DATA EXCERPTS:
========================================================================
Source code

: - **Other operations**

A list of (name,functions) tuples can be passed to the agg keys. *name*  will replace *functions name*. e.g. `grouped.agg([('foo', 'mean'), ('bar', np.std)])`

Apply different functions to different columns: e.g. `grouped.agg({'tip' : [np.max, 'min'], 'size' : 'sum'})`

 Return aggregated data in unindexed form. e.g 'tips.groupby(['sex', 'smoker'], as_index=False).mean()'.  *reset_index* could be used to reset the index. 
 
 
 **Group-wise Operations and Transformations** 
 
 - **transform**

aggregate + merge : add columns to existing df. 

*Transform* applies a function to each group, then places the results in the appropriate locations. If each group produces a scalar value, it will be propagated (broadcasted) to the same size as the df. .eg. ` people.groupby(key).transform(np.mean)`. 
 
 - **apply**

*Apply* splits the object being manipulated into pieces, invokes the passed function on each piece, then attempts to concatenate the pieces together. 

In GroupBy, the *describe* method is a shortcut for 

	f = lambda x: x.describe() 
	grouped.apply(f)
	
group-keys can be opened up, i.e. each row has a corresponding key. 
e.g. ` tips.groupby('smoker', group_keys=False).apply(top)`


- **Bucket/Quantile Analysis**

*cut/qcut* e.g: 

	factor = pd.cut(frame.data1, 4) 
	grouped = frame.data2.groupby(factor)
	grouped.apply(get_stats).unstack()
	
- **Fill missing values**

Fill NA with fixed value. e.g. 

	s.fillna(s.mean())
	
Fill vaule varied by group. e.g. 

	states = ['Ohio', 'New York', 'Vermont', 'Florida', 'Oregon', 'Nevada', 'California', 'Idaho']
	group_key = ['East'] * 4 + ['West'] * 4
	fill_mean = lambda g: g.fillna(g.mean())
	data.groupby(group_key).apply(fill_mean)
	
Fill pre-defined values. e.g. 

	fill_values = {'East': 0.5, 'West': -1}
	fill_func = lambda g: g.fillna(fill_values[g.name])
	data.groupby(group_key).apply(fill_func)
========================================================================
WHAT TO DO:
Convert the source text of each entry into a JSON list of strings with one string per line, leaving out blank lines.

TASK ANSWER:
[
  "Source code",
  ": - **Other operations**",
  "A list of (name,functions) tuples can be passed to the agg keys. *name*  will replace *functions name*. e.g. `grouped.agg([('foo', 'mean'), ('bar', np.std)])`",
  "Apply different functions to different columns: e.g. `grouped.agg({'tip' : [np.max, 'min'], 'size' : 'sum'})`",
  " Return aggregated data in unindexed form. e.g 'tips.groupby(['sex', 'smoker'], as_index=False).mean()'.  *reset_index* could be used to reset the index. ",
  " **Group-wise Operations and Transformations** ",
  " - **transform**",
  "aggregate + merge : add columns to existing df. ",
  "*Transform* applies a function to each group, then places the results in the appropriate locations. If each group produces a scalar value, it will be propagated (broadcasted) to the same size as the df. .eg. ` people.groupby(key).transform(np.mean)`. ",
  " - **apply**",
  "*Apply* splits the object being manipulated into pieces, invokes the passed function on each piece, then attempts to concatenate the pieces together. ",
  "In GroupBy, the *describe* method is a shortcut for ",
  "\tf = lambda x: x.describe() ",
  "\tgrouped.apply(f)",
  "group-keys can be opened up, i.e. each row has a corresponding key. ",
  "e.g. ` tips.groupby('smoker', group_keys=False).apply(top)`",
  "- **Bucket/Quantile Analysis**",
  "*cut/qcut* e.g: ",
  "\tfactor = pd.cut(frame.data1, 4) ",
  "\tgrouped = frame.data2.groupby(factor)",
  "\tgrouped.apply(get_stats).unstack()",
  "- **Fill missing values**",
  "Fill NA with fixed value. e.g. ",
  "\ts.fillna(s.mean())",
  "Fill vaule varied by group. e.g. ",
  "\tstates = ['Ohio', 'New York', 'Vermont', 'Florida', 'Oregon', 'Nevada', 'California', 'Idaho']",
  "\tgroup_key = ['East'] * 4 + ['West'] * 4",
  "\tfill_mean = lambda g: g.fillna(g.mean())",
  "\tdata.groupby(group_key).apply(fill_mean)",
  "Fill pre-defined values. e.g. ",
  "\tfill_values = {'East': 0.5, 'West': -1}",
  "\tfill_func = lambda g: g.fillna(fill_values[g.name])",
  "\tdata.groupby(group_key).apply(fill_func)"
]